Once patients came home, family members said they did not receive protective gear from hospice companies, and several told ProPublica that hospice workers were absent during crisis moments when they felt unable to manage their loved one’s pain. At least two relatives got sick after being denied the proper protective gear.

As capacity shrunk, several nurses told ProPublica, Ochsner employees adopted an unusual method to withhold life-sustaining care from patients with poor prognoses. In some cases, doctors gave patients do-not-resuscitate orders without family or patient consent, sometimes overruling families that wanted everything done for their loved one, three nurses said. Ochsner denies that this ever happened.

While Ochsner Health did not respond to ProPublica’s questions about families feeling pressured into hospice, hospital officials later told a local newspaper, The Times Picayune and The Advocate, that in some cases, sending hospitalized patients home “had a positive effect,” according to the article’s summary of Ochsner’s comments. “Several patients who were sent home for palliative care rebounded and lived, thanks to the presence and support of their friends and family who couldn’t be with them inside of the hospital, the officials said.”

Hospice involves halting curative treatment, and Medicare only permits it for terminally ill patients who have six months or less to live.

State Sen. Gregory W. Tarver Sr., another member of the caucus, told ProPublica that Ochsner should be investigated in order to ensure that the issues are taken seriously. “You can’t just smooth it over, sweep it under the rug, when someone loses their life,” he said.

In the letter to the governor, the caucus requested that the state scrutinize what was done to ensure that people who died at home “were properly attended to” and verify how many families received proper protective equipment when caring for home hospice patients.
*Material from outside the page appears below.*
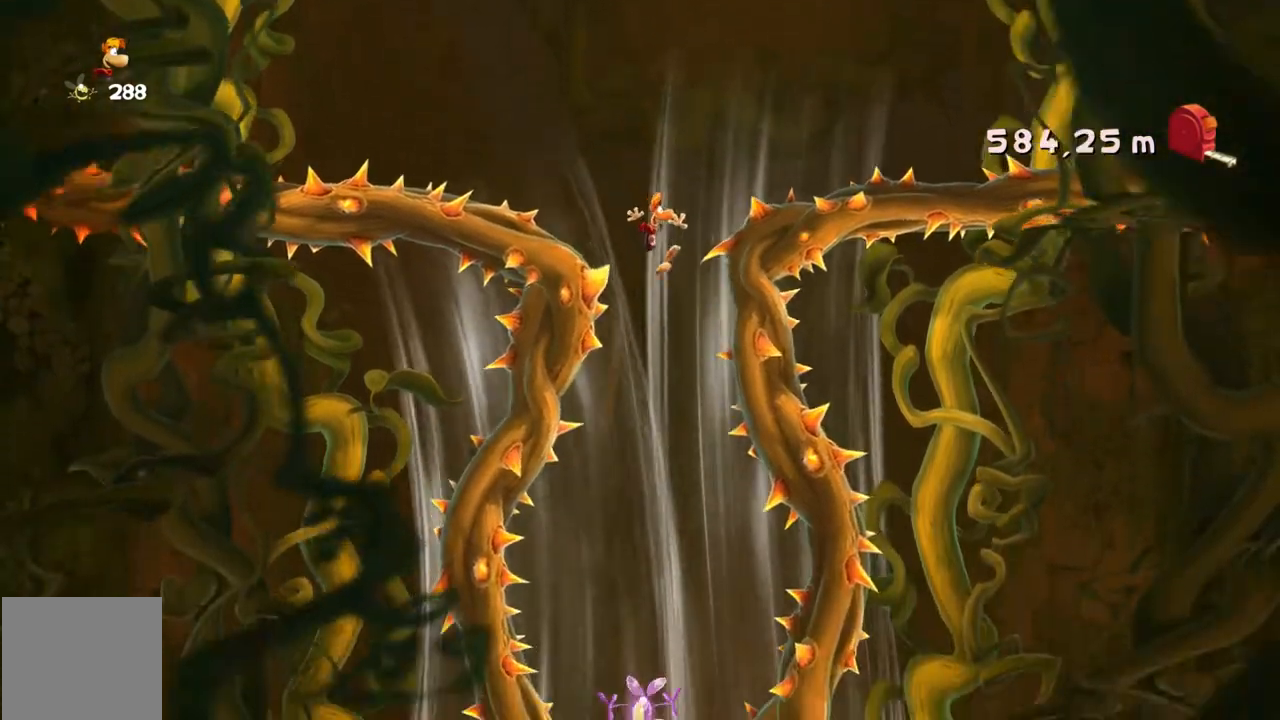
{"buttons": [], "left_stick": "center", "events": [[300, "left_stick", "left"], [467, "left_stick", "center"]]}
The letter also asked “who made the final call” on patients’ care when hospice was “not in line with what the family desired,” and it said that infectious patients should not be sent home for hospice. The legislators urged the state to determine if providers had any connection to the hospice companies they were referring to — whether Ochsner had any ownership stake in them or any hospital physicians were simultaneously affiliated with hospice companies.

“This information is very disturbing for us as leaders of our state to read,” wrote state Sen. James Harris III and state Rep. Barbara West Carpenter, the chairman and vice chairwoman of the caucus. “Many people normally do not question medical practitioners because they feel they are right with their prognosis, diagnosis and decisions they share with the patients.”

Ochsner did not answer ProPublica’s questions about doctor affiliations with hospice companies. The organization also did not respond when asked if it had investigated or planned to investigate potential racial disparities in discharge practices.

Following the publication of ProPublica’s investigation, Dr. Robert Hart, Ochsner’s chief medical officer, told The Times Picayune and The Advocate that he was “disappointed at the tenor of the article trying to make it about race.”

But Tarver said that racial disparities in medicine are well-established and must be addressed head on. “History has proven that there’s just as much racism per square inch in the hospital [as anywhere else],” he said. “You have to ask yourself, would they have done this if these people were white? I’m telling you they wouldn’t have. They would not have discharged them if they were white.”

Annie Waldman is a reporter at ProPublica covering education. Joshua Kaplan is a senior reporting fellow at ProPublica.